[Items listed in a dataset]

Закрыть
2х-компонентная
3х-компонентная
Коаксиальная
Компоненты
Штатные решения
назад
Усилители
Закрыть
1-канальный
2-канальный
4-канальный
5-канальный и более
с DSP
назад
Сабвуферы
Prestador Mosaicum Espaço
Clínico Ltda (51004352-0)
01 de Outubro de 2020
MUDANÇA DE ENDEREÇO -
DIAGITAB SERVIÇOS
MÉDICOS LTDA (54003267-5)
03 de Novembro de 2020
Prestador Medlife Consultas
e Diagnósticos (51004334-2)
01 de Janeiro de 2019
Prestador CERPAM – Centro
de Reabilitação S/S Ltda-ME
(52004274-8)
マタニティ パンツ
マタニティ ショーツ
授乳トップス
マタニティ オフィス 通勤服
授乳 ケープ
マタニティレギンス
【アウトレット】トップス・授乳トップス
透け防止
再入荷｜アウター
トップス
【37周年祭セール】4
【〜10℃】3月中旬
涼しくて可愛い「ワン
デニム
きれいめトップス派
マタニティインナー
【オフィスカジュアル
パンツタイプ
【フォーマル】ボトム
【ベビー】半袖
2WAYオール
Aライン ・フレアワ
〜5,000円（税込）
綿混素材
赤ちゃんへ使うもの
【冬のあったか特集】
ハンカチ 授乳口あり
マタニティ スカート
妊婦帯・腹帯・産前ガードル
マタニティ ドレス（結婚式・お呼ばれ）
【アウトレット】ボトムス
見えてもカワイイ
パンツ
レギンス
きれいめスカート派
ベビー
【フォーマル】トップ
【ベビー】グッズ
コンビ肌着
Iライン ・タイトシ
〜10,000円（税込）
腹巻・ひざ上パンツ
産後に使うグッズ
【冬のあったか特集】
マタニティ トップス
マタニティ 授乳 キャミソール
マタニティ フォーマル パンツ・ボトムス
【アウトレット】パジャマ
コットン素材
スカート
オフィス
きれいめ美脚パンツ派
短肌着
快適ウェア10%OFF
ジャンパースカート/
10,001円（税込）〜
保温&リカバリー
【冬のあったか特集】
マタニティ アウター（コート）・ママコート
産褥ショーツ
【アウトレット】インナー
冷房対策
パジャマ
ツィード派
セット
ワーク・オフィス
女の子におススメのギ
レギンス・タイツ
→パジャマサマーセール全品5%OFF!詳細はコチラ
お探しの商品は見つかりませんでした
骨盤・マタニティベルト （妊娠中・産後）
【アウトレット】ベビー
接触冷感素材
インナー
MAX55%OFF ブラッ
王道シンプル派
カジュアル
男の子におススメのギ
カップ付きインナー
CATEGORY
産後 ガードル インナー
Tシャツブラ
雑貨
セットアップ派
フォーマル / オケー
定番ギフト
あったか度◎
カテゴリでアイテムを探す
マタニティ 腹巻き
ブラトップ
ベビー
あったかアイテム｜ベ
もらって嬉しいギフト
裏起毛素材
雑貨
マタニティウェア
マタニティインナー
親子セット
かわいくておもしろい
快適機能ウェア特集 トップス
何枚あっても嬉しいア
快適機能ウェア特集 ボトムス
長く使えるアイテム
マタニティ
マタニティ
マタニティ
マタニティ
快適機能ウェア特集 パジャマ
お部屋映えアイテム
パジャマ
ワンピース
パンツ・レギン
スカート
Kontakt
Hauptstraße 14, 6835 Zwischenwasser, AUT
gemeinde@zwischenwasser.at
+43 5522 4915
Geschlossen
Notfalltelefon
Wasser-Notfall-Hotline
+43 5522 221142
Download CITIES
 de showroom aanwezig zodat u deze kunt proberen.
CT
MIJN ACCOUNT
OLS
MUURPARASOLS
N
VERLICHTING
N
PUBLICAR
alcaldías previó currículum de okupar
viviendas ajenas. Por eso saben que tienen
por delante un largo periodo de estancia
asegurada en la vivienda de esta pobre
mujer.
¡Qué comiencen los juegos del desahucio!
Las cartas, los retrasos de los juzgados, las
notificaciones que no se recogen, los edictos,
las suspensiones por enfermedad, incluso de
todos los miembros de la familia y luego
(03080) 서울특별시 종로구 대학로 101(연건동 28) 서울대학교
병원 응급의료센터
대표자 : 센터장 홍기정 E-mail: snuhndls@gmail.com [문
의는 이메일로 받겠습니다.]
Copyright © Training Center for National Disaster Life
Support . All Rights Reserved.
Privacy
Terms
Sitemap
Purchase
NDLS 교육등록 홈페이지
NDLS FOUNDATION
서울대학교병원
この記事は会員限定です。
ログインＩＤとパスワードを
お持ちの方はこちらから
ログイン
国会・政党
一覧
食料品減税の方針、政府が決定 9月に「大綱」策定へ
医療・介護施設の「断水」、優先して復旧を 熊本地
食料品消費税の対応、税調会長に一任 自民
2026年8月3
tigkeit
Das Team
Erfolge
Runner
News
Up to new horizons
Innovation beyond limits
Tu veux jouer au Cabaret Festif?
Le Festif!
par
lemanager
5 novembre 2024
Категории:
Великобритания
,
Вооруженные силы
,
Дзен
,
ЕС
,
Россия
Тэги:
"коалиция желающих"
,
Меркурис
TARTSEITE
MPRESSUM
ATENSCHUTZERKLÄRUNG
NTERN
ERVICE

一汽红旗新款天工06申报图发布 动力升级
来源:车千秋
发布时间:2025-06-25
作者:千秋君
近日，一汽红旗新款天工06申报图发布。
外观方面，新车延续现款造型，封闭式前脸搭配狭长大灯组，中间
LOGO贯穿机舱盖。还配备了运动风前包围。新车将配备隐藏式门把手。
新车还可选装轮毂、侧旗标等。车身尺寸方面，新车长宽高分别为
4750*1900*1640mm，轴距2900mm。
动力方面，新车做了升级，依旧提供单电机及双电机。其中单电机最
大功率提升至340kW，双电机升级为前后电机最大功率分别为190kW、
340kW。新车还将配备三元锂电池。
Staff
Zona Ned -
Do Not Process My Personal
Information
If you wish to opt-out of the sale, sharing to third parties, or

- ABOUT THIS EXERCISE -
Among the lines above, list those that contain the word "快適機能ウェア特集".

- RESPONSE AREA -
快適機能ウェア特集 トップス
快適機能ウェア特集 ボトムス
快適機能ウェア特集 パジャマ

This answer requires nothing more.